To me it means "don't speak about something you have no knowledge of"...which I don't Angel, so I googled...:2razz:
As with any Wittgenstein quote, it’s difficult to work out exactly what he meant. All we know is that he found all his enigmatic epigrams so completely obvious that asking him for direction sometimes drove him into a rage. And, while he refused to explain much of what he said, he had a zero tolerance policy for anyone who misconstrued his words.
His stated aim in this little book (you’ll have it read inside an hour if you want to) is to take down philosophy as a discipline forever. He’s not joking about that. He really felt that if everyone took these ideas on board, philosophy would stop.
As all comprehensive philosophy should, he starts at the very start, as you can see from the opening line. But even then, he says that “this book will be understood only by someone who has himself already had the thoughts that are expressed in it”, which at that stage, of course, was only Wittgenstein.
If you doubt it, a quick skim through the renowned philosopher Bertrand Russell’s introduction will reveal that he seems to have missed the point entirely. He wasn’t alone. A tragic but understandable misreading of the Tractatus led to the establishment of one of the most influential schools of thought of the 20th century, the Vienna Circle.
The last line of the Tractatus is: “Whereof one cannot speak, thereof one must be silent.” The Vienna Circle misinterpreted this as Wittgenstein’s intention to nail down philosophy to only things which can be measured, catalogued, or “spoken about” in some observable way, such that discussions about [god, love, poetry etc.] were avoided as irrelevant and meaningless. Wittgenstein himself was horrified by their interpretation, as he had meant something entirely different: that [god, love and poetry etc.] were the only things worth a damn in the human animal, but that due to their profoundly subjective significance, it would be impossible for any discussion to illuminate anything about them. In fact, attempts to discuss them could only degrade our intuitive understanding of them. Which is a curious position for a philosopher to adopt (“let’s not talk about it”), but Wittgenstein was no ordinary philosopher.

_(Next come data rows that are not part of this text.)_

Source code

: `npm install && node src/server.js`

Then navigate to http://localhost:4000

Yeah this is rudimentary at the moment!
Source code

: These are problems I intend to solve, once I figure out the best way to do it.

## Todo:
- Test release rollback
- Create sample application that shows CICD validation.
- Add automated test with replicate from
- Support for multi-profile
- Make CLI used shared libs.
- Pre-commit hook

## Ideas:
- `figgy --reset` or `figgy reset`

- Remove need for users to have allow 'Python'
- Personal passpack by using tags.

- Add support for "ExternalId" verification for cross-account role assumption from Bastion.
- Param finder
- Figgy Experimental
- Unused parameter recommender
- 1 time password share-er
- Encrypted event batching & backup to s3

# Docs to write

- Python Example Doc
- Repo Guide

Further, after stating that no one who isn’t living inside his head will understand it, Wittgenstein claims that “the second thing … this work consists is that it shows how little is achieved when these problem are solved.” In other words, even a discussion of why philosophy is worthless is worthless.
In later years (or immediately after publication, depending on your mileage), he would completely denounce this book in favour of the ideas he outlined in his Philosophical Investigations, which is more hard philosophy than the Tractatus, but doesn’t suffer for it.
In both books, his main concern is to work out what it means to “mean” something, how we put meaning into the words we throw into the air from our heads, how we take symbols and make them mean things, and how we engage with others using these symbols. As with much of Wittgenstein’s output, it sounds very complicated, but it’s not.
Much of the time, the only sensible solution he can come upon is a variation on “It is what it is,” which is a depressing sort of conclusion for any philosopher to read, but, you know, it is what it is.